Teatro Guiñol de Holguín


En Holguín los títeres están vivos

Desde 2002 en el mundo se escogió el 21 de marzo como Día Mundial de la Marioneta. Dedicada a celebrar una forma de arte antigua y de profundo arraigo, la fecha ha ido extendiéndose por numerosos países y se festeja con presentaciones, desfiles y diversas actividades que ensalzan la hermosa tradición.

Holguín ha sido una importante plaza del arte del títere en Cuba, abanderado esencialmente por el Teatro Guiñol que en su extensa vida como compañía ha acumulado el reconocimiento del público y, según explica María Victoria Guerra, especialista de teatro en la dirección de Artes Escénicas en la provincia, “se mantiene reponiendo los clásicos de su repertorio y es una agrupación que tienen mucha salud. El hecho de que Karelia Fernández, su directora desde hace unos meses, sea joven y venga con ideas nuevas, de mantener la línea estética del Guiñol en el sentido del trabajo del actor, pero con otra visualidad, lo favorece. En esto tienen un papel fundamental Karell Maldonado, su diseñador, que ha recibido numerosos premios por su labor.

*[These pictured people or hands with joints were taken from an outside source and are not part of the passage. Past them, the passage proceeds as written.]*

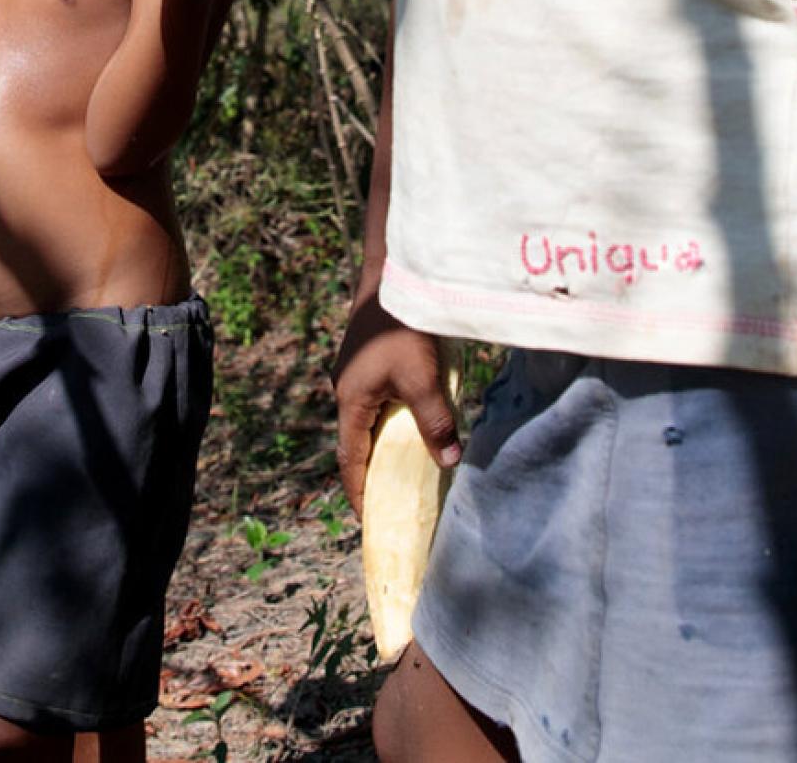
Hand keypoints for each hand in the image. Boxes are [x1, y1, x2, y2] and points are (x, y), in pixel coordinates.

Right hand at [331, 290, 460, 507]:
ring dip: (381, 445)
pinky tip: (411, 422)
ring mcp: (354, 374)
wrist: (395, 277)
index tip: (370, 519)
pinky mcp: (367, 360)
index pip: (350, 460)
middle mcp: (347, 390)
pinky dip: (390, 420)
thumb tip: (449, 462)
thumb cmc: (404, 330)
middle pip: (356, 442)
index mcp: (352, 401)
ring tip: (403, 468)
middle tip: (391, 500)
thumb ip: (435, 424)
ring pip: (367, 420)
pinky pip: (376, 401)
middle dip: (371, 472)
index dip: (359, 491)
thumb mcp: (424, 381)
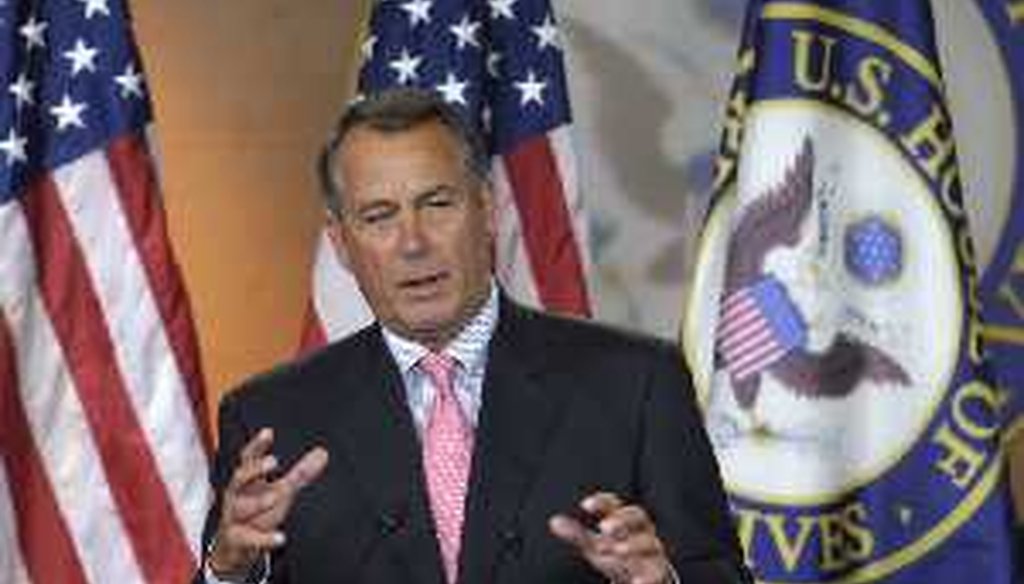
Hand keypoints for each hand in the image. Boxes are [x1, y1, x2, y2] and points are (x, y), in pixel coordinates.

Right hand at [208, 428, 328, 578]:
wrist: (234, 547)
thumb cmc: (257, 513)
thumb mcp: (280, 491)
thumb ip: (300, 473)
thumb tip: (322, 453)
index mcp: (248, 481)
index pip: (248, 459)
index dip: (257, 445)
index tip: (268, 433)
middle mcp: (237, 496)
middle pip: (239, 478)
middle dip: (253, 469)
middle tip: (273, 461)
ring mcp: (234, 518)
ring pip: (240, 508)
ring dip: (258, 501)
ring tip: (276, 496)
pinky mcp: (236, 540)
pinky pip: (248, 538)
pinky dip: (264, 539)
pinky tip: (280, 538)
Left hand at [549, 492, 672, 583]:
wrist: (645, 581)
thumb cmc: (619, 557)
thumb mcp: (596, 545)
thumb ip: (577, 534)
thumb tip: (554, 521)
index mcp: (625, 522)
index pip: (615, 504)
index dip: (602, 502)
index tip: (585, 506)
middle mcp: (642, 532)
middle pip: (638, 517)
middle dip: (622, 520)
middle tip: (604, 528)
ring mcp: (652, 553)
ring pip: (650, 543)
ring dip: (634, 545)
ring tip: (616, 549)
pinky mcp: (659, 575)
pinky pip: (657, 574)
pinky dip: (647, 578)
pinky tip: (636, 583)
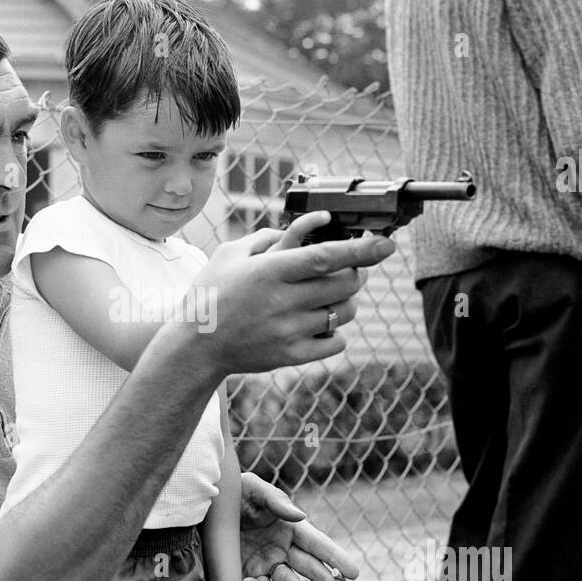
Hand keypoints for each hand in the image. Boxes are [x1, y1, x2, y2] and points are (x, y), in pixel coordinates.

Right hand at [185, 212, 394, 375]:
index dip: (361, 250)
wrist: (195, 346)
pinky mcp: (291, 356)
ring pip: (343, 312)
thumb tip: (310, 224)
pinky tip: (319, 323)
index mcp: (269, 271)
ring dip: (346, 301)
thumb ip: (267, 236)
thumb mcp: (229, 254)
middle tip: (351, 268)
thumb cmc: (211, 294)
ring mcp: (289, 331)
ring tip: (330, 296)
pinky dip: (335, 331)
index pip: (326, 257)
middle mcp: (282, 301)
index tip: (387, 244)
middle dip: (355, 273)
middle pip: (343, 284)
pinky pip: (334, 342)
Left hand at [237, 471, 358, 580]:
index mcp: (291, 528)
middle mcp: (283, 549)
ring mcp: (266, 564)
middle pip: (312, 569)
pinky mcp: (247, 576)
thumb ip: (276, 501)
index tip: (354, 572)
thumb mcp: (253, 490)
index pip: (319, 545)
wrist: (204, 507)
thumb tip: (300, 516)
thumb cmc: (235, 492)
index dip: (336, 558)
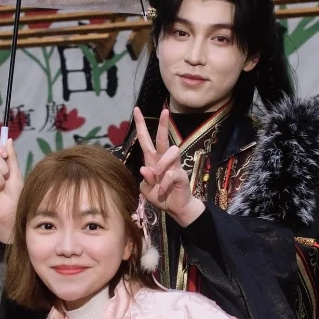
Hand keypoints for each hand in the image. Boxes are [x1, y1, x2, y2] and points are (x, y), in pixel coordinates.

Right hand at [0, 138, 23, 244]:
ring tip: (1, 190)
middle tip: (6, 180)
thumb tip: (8, 139)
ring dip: (0, 181)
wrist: (12, 210)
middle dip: (4, 169)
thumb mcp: (16, 173)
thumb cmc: (16, 194)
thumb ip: (11, 157)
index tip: (5, 154)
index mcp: (0, 165)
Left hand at [133, 108, 204, 227]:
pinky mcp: (181, 175)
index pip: (146, 140)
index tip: (136, 110)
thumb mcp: (146, 190)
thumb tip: (144, 169)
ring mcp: (174, 166)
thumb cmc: (161, 196)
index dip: (141, 125)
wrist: (176, 208)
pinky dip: (163, 185)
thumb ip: (144, 180)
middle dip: (163, 124)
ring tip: (157, 177)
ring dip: (161, 165)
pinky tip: (162, 192)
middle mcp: (164, 160)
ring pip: (171, 152)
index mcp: (153, 160)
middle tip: (164, 111)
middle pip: (163, 139)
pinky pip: (171, 174)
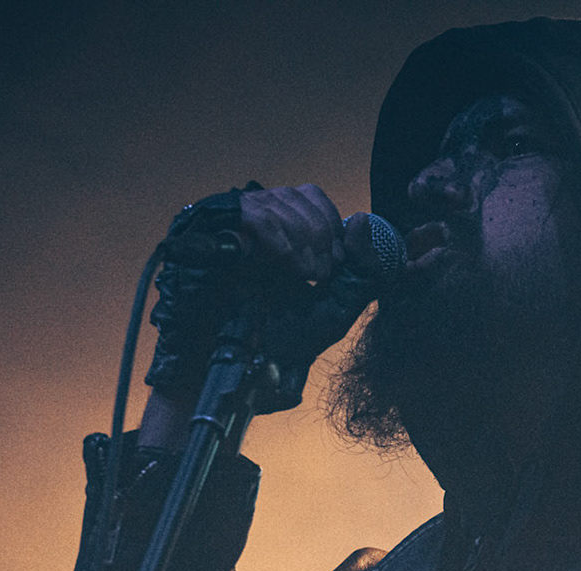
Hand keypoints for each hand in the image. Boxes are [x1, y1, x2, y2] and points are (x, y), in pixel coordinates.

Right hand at [145, 183, 384, 411]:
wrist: (252, 364)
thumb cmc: (292, 338)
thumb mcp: (340, 305)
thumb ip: (362, 268)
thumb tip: (362, 218)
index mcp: (286, 234)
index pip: (311, 197)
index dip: (330, 222)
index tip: (335, 262)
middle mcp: (260, 225)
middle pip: (296, 196)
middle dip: (319, 233)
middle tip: (318, 274)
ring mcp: (236, 228)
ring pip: (276, 202)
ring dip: (300, 240)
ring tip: (302, 275)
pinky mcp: (218, 237)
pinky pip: (256, 218)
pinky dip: (280, 240)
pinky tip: (287, 264)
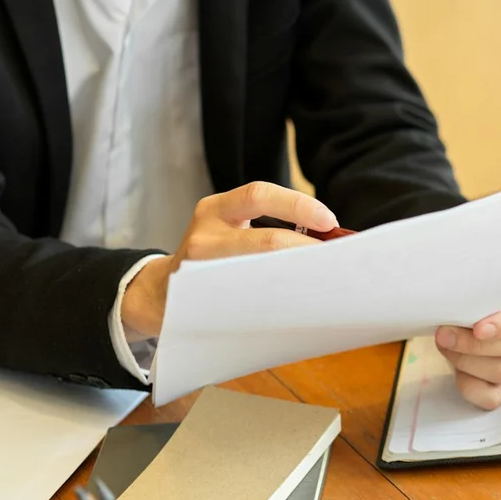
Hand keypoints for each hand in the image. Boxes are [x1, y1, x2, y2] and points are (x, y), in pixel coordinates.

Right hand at [121, 182, 336, 337]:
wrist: (164, 292)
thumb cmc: (213, 257)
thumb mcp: (228, 229)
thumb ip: (266, 225)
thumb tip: (329, 235)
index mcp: (214, 209)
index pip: (258, 195)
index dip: (298, 205)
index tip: (329, 221)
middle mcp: (203, 235)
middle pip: (266, 239)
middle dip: (308, 250)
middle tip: (336, 260)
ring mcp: (203, 270)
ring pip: (262, 274)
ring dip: (299, 278)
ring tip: (323, 281)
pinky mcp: (208, 301)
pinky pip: (251, 301)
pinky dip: (280, 300)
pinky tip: (299, 303)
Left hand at [434, 273, 500, 409]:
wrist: (464, 303)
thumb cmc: (474, 290)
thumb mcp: (477, 280)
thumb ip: (474, 287)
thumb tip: (455, 302)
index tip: (478, 329)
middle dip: (473, 345)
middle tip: (444, 334)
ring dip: (467, 361)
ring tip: (446, 345)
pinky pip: (492, 396)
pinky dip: (470, 386)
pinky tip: (456, 370)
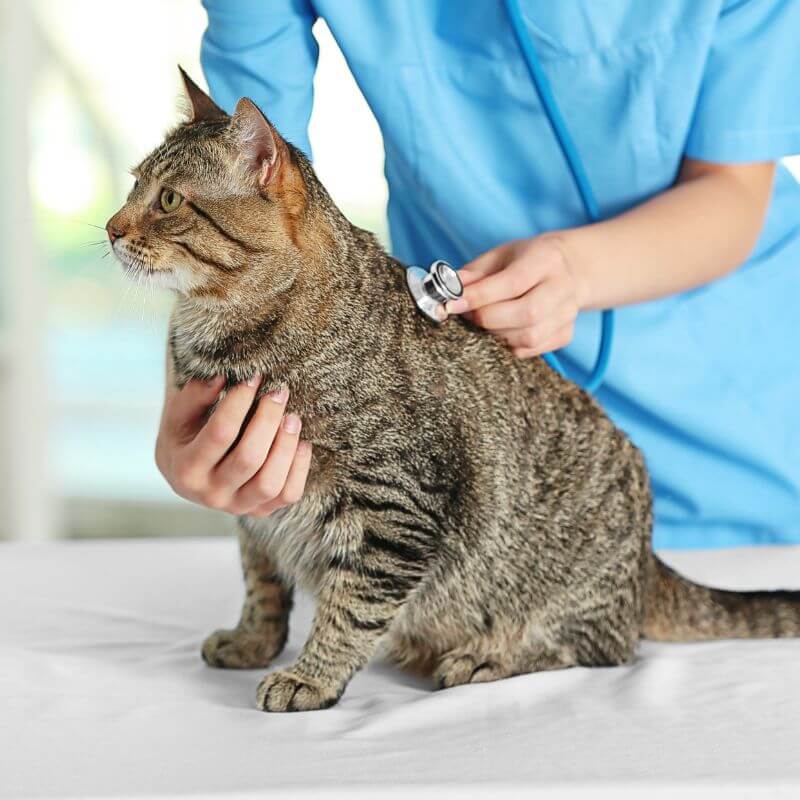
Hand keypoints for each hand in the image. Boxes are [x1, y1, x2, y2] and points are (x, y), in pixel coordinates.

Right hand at [155, 375, 311, 516]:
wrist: (187, 471)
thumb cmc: (186, 435)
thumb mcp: (180, 413)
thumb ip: (196, 394)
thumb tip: (223, 378)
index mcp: (185, 469)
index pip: (220, 433)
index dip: (240, 402)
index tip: (255, 377)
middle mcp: (210, 494)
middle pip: (249, 459)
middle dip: (268, 420)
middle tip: (279, 392)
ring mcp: (236, 506)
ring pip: (270, 483)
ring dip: (286, 446)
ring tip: (292, 417)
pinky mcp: (260, 511)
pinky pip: (288, 495)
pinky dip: (300, 469)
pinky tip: (301, 442)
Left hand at [446, 236, 584, 358]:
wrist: (571, 269)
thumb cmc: (527, 261)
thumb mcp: (501, 255)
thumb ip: (475, 272)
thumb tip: (450, 289)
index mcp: (546, 259)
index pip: (514, 281)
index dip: (481, 296)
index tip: (453, 303)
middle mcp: (563, 286)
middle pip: (527, 313)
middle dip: (488, 318)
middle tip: (469, 314)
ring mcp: (568, 313)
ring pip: (529, 336)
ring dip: (497, 334)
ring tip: (485, 321)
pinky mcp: (566, 334)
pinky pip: (532, 349)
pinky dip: (510, 345)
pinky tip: (502, 330)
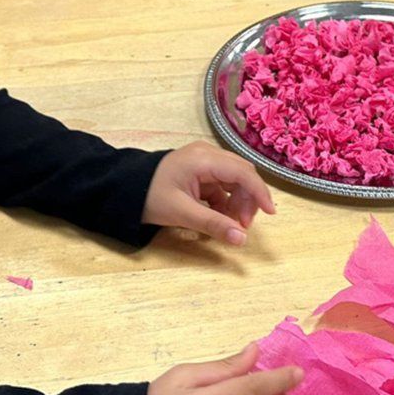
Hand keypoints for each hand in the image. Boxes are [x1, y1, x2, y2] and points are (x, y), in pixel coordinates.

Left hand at [142, 142, 275, 245]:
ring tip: (230, 224)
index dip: (259, 192)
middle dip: (248, 200)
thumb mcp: (182, 213)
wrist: (123, 189)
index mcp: (204, 159)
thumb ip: (213, 224)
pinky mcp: (200, 172)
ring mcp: (204, 162)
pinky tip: (219, 217)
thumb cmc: (149, 197)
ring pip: (234, 180)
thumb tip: (241, 239)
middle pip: (242, 174)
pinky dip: (225, 201)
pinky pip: (222, 185)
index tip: (270, 213)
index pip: (243, 172)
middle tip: (242, 225)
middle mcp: (208, 155)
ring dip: (237, 202)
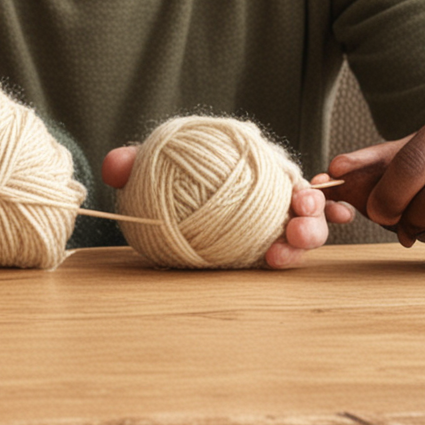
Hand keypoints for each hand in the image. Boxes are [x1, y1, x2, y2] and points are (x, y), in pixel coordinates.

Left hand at [101, 145, 332, 269]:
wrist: (164, 199)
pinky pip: (284, 252)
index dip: (302, 184)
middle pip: (303, 204)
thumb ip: (134, 163)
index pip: (284, 172)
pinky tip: (275, 261)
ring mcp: (270, 221)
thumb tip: (114, 167)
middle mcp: (269, 192)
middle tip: (294, 227)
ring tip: (280, 252)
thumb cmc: (168, 176)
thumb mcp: (151, 166)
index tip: (299, 194)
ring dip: (303, 240)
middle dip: (311, 215)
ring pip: (301, 231)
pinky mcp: (265, 246)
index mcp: (254, 165)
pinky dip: (290, 256)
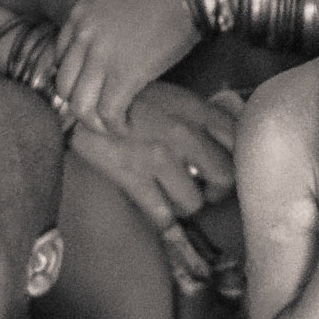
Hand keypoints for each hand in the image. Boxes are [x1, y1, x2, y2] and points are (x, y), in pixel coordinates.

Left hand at [54, 0, 198, 129]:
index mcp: (78, 16)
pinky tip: (127, 125)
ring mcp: (101, 58)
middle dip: (81, 106)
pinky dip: (116, 127)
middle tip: (101, 112)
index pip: (58, 60)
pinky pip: (108, 113)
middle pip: (65, 88)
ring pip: (81, 107)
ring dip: (96, 123)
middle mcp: (82, 37)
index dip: (74, 81)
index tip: (92, 89)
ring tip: (113, 124)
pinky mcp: (124, 76)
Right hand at [68, 80, 235, 233]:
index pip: (238, 142)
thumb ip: (201, 117)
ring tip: (177, 198)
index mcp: (195, 110)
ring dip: (186, 205)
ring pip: (194, 202)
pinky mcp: (135, 178)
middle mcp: (184, 135)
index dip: (237, 160)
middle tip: (206, 190)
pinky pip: (163, 216)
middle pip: (225, 178)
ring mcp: (159, 158)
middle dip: (217, 189)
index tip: (226, 167)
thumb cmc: (128, 102)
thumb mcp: (171, 96)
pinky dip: (165, 221)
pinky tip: (162, 215)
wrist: (79, 108)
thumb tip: (226, 143)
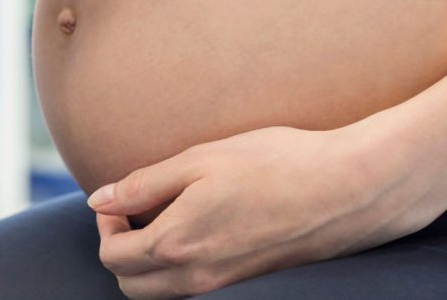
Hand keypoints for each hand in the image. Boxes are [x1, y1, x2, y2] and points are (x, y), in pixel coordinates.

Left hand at [88, 125, 432, 298]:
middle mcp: (196, 275)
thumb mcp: (200, 159)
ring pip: (161, 292)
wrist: (346, 187)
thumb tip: (100, 200)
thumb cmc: (276, 164)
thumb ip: (144, 183)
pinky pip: (193, 285)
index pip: (113, 256)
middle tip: (134, 210)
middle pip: (131, 286)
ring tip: (166, 215)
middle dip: (120, 250)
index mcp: (176, 243)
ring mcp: (223, 282)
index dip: (106, 224)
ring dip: (149, 262)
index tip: (120, 197)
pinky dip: (179, 263)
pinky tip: (199, 223)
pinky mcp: (247, 279)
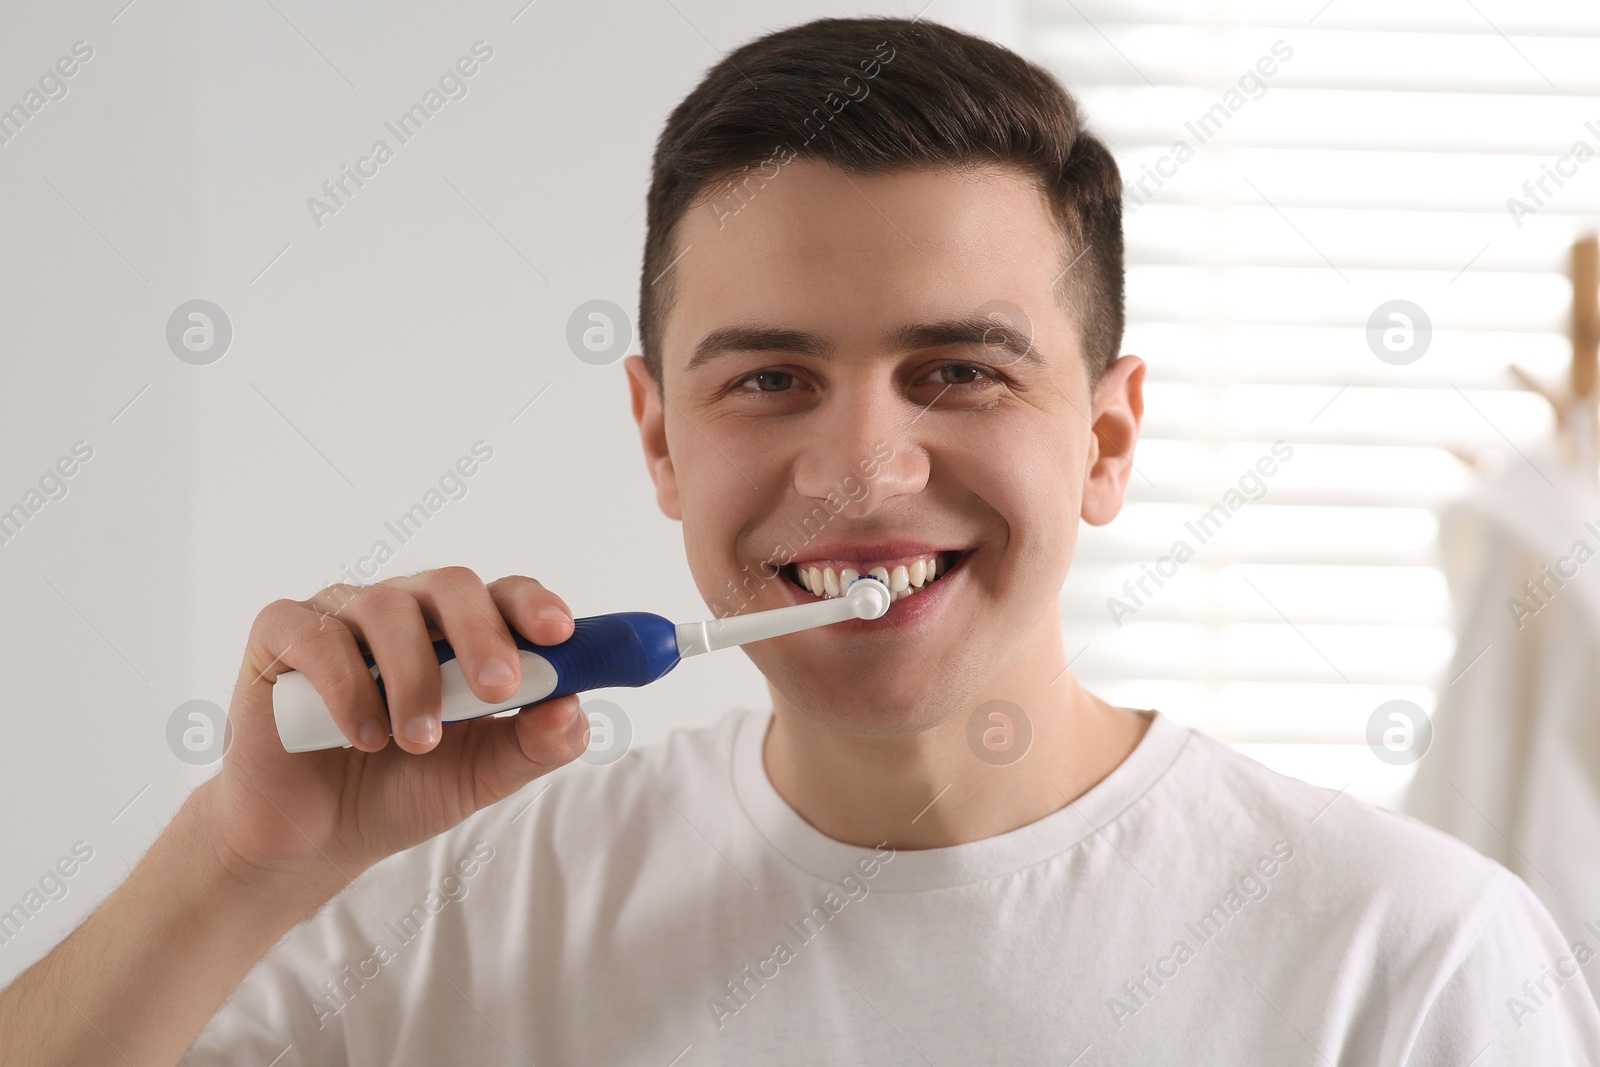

“Actualmente trabajan en el montaje de El extraño caso de los espectadores que asesinaron a los títeres, del dramaturgo holguinero Salvador Lemis, farsa que es un homenaje al arte de los títeres y los titiriteros”.

Por su parte, “Alas Buenas está preparando una obra para adultos, aunque su sede está en reparación. No obstante, su estreno más reciente, Lucas y Lucía tuvo una excelente acogida por parte del público”.

Entre tanto, asegura la especialista, “la compañía de narración oral Palabras al Viento está haciendo el montaje de una obra llamada Huasi, el fantasma del piano, que recrea la infancia de Chopin e intenta promover la música clásica y específicamente de este compositor. Para narrar el cuento se utilizan títeres de mesa y de piso, de ahí que hayan trabajado en colaboración con artistas del Guiñol. En la pieza hay también técnicas de teatro de sombra”.

María Victoria afirma que los títeres en Holguín están vivos. “La COVID-19 ha frenado muchas cosas, pero se sigue trabajando. Tal vez necesiten oxigenarse para su renovación, pero tienen posibilidades de hacer un punto y aparte en el teatro de títeres en Cuba”.